Die richtige Reihenfolge lautet dementsprechend: erst den Vortrag entwerfen, dann die PowerPoint-Folien mit unterstützenden Grafiken oder Bildern erstellen. PowerPoint-Bauherr Gaskins hat es vorgemacht: Seinen ursprünglichen Businessplan für das Programm schrieb er auf 53 Seiten nieder. Als er die Höhepunkte daraus vorstellte, beschränkte er sich auf ein Dutzend davon. Um die damit verbundenen Arbeitsschritte und „intellektuellen Anstrengungen“ drücken sich heute allerdings die meisten Anwender, kritisiert Gaskins. Stattdessen versuchen sie, mithilfe von PowerPoint alles in einem Aufwasch zu erledigen: gleichzeitig denken, schreiben und ihre Rede vorbereiten. Ein Grund dafür ist sicher die Angst vieler Menschen vor dem frei gesprochenen Wort. Folien der Reihe nach vorzulesen bringt Sicherheit. Für Zuhörer bedeutet das jedoch leidvolle Déjà-vu-Erlebnisse: Sie hören, was sie schon längst auf der Projektionswand gelesen haben. Zum Glück reift inzwischen unter Fach- und Führungskräften die Erkenntnis, dass Mitarbeiter wie Kunden nicht mürbe ge- » macht, sondern überzeugt werden wollen. Vor ein paar Jahren noch, beobachtet Peter H. Ditko, Leiter der Rednerschule in Bonn, galten 120 Folien für einen 45-minütigen Vortrag als Standard. Jetzt kämen die Manager zu den Rednerkursen, um ohne diese „Vortragskrücken“ laufen zu lernen.
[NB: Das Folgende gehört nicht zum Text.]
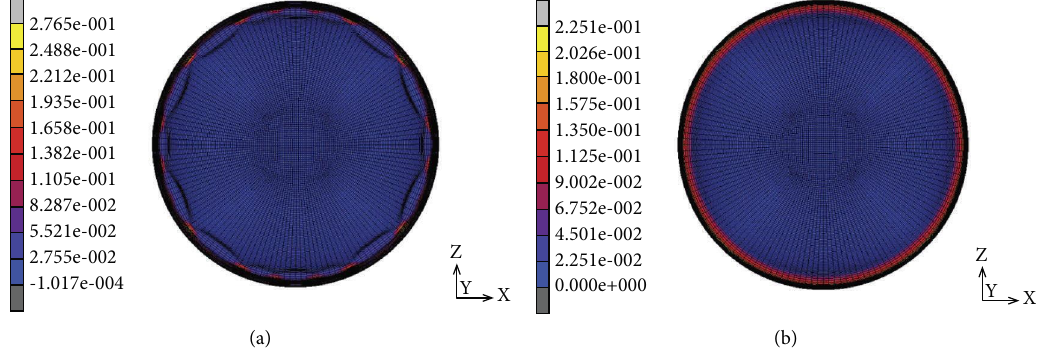
Figure 12: Comparisons of the shape and the plastic strain for the fourth group diaphragms. (a) Tickness: 0.4mm–0.6 mm; (b) Tickness: 1.0mm–1.5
Dass das geht, weiß mittlerweile auch Frederik Herr. In der PR-Branche hatte er beobachtet, wie sich die Wettbewerber bei Kundenterminen mit bis „ins Unermessliche animierten Folien“ zu übertreffen versuchten. Dann stieß der 29-Jährige im Internet auf eine Art Gegenbewegung: Pecha Kucha (Japanisch: „Geplapper“). Danach darf ein Vortrag maximal 20 schlichte Folien umfassen, pro Folie darf der Redner nicht länger als 20 Sekunden sprechen. Die strikte Regel ersannen Architekten des Büros Klein Dytham in Tokio. Denn sie hatten festgestellt, dass derart knapp gehaltene PowerPoint-Vorträge durchaus inspirierend sein können, ja sogar für Abendveranstaltungen taugen. Pecha-Kucha-Nights finden inzwischen über die japanische Metropole hinaus in Los Angeles, London oder Frankfurt statt. In Clubs stellen sich junge Berufstätige dabei gegenseitig ihre Geschäftsideen und Projekte vor. Überall nach demselben Prinzip: Nach sechs Minuten und 40 Sekunden Redezeit ist Schluss. Vor Kurzem besorgte Herr sich die Lizenz der geschützten Idee für Hamburg. Im Schanzen-Viertel trafen sich im August über 100 Leute und hörten zu, wie zum Beispiel St.-Pauli-Kicker Benny Adrion über sein Hilfsprogramm für den Brunnenbau in Westafrika referierte. Ein Erfolg. So plant Herr schon die nächste Pecha-Kucha-Party für den 1. November. Der neue Trend im Nachtleben könnte PowerPoint den Weg in die nächsten zwei Jahrzehnte weisen: unterhaltsame Vorträge mit visueller Unterstützung – und ohne Nebenwirkungen wie geistige Vernebelung oder tödliche Langeweile.